Ortaya atılan en güçlü teori: Somerton Adamı casus olduğu için öldürüldü
Somerton Adamı'nın mezarı
Tamam Shud vakası, üzerinden onlarca yıl geçmesine rağmen araştırılmaya devam ediyor. Hatta yaklaşık 5 yıl önce, baş şüphelilerden Jessica’nın kızı bir televizyon programında çarpıcı açıklamalarda bulunuyor.
Kadın, 60 Minutes adlı TV programında şu açıklamalarda bulunuyor; "Annemin gerçekten çok ama çok karanlık bir yanı vardı. Polise Somerton Adamı hakkında hiçbir şey bilmediğini söylemişti ancak bunlar tamamen yalandı. Bana o adamın kim olduğunu bildiğini, ancak bu olayın polisi de aştığını söylemişti. Sürekli “polis bu işle başa çıkamaz, sandıklarından çok daha büyük bir şey bu” deyip dururdu.”

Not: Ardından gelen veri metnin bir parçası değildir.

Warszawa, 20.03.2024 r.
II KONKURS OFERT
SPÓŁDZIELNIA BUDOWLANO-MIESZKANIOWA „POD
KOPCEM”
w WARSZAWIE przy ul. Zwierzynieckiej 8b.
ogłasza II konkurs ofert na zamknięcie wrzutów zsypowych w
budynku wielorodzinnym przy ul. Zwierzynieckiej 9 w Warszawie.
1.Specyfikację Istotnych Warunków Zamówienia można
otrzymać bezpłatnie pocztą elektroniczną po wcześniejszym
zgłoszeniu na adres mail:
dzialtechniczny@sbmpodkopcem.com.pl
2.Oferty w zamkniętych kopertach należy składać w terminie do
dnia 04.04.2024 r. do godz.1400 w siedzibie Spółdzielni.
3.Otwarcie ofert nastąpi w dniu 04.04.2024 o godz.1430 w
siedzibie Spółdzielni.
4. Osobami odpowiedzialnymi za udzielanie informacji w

Olayın polisi aştığı ifadeleri, insanların akıllarına tek bir şey getiriyordu; Somerton Adamı bir casus olabilirdi. Söylenenlere göre bu casus, İçinde Somerton’ın bulunduğu Adelaide yakınlarında bulunan uranyum madeni ve askeri araştırma merkezi hakkında bilgiler toplamak için gelmiş ve üst düzey yetkililer tarafından tespit edilerek öldürülmüştü.
Tamam Shud vakası, tam 73 yıldır gizemini istikrarlı bir şekilde korumaya devam ediyor. Bu zamana kadar paylaştığım esrarengiz olaylarda teknolojinin yetersizliğinden dolayı bazı delillere ulaşamamak son derece normal bir şey gibi geliyordu. Tamam Shud vakasında ise 1948 yılında teknoloji şimdiki gibi gelişmiş olsaydı bile yine hiçbir delile ulaşılamayacağını düşünüyorum.
Kesilen kıyafet etiketleri, diş ve parmak izinin hiçbir şekilde sonuç vermemesi, ölüm nedeninin bile tam olarak saptanamayışı… Görünen o ki Somerton Adamı’nı öldüren her kimse ne yaptığını gayet iyi bilen biriydi (belki de birileriydi) ve olayı son derece başarılı bir şekilde örtmeyi başardı.